Speaker
Description
To achieve carbon neutrality, the contribution of renewable energy to electricity generation is steadily increasing. However, renewable energy sources often experience significant output fluctuations due to varying weather conditions. Consequently, the demand for high-capacity energy storage systems is gradually rising to ensure grid stability. The Liquid Air Energy Storage (LAES) system liquefies air using surplus electricity for energy storage. When electricity is needed, the system pressurizes and vaporizes the liquid air to generate power through turbines. The energy storage using liquid air at ambient pressure is safe and eco-friendly. It also allows for the storage of large amounts of energy. In this study, a 10 ton/day air liquefaction system was developed as a pilot plant for liquid air energy storage.

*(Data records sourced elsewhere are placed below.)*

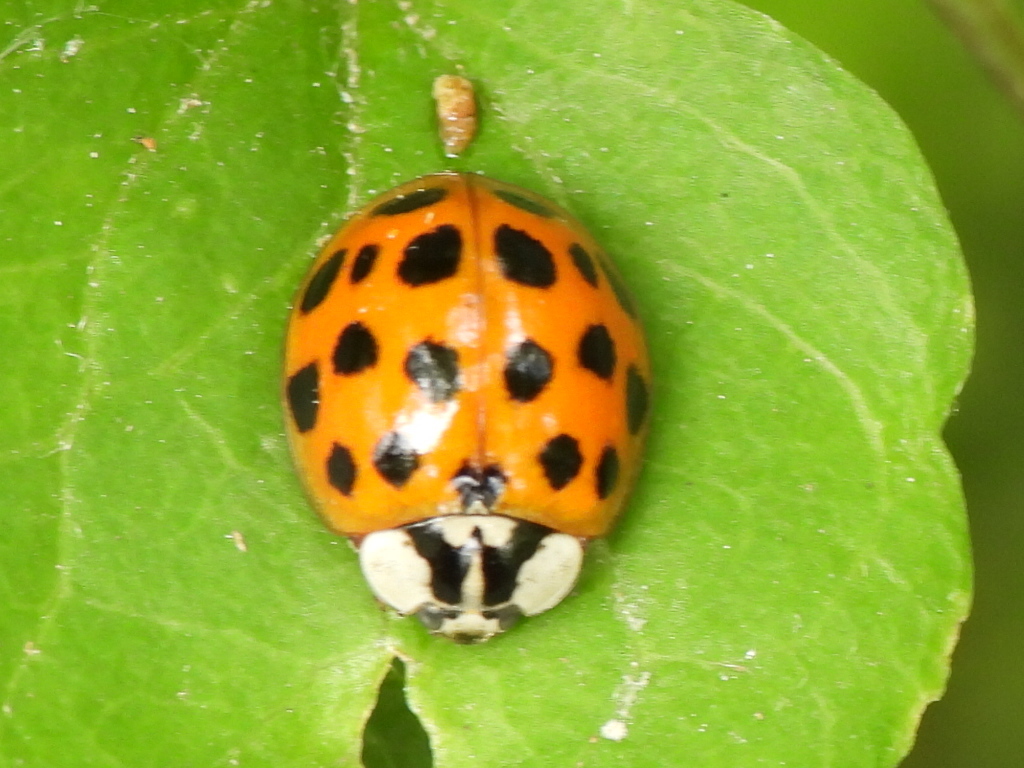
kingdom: Animalia
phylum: Arthropoda
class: Insecta
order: Coleoptera
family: Coccinellidae
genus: Harmonia
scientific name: Harmonia axyridis
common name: Harlequin ladybird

The system consists of two compressors in series, an air pre-treatment system, an air cooler, a liquefaction cold box, and a liquid air storage tank. The air is pressurized and pre-treated by removing water and CO2, then liquefied in the cold box through a modified Kapitza cycle. To enhance the process, a cold nitrogen stream is introduced into the cold box to simulate the recycling of cold thermal energy recovered during the power generation process. The cold stream is divided into two branches to improve cycle efficiency. Experiments were performed under various conditions, including different mass flow rates, split flow ratios to cryogenic expanders, and flow rates to the cold stream branches. The experimental results are presented and discussed in detail in this study.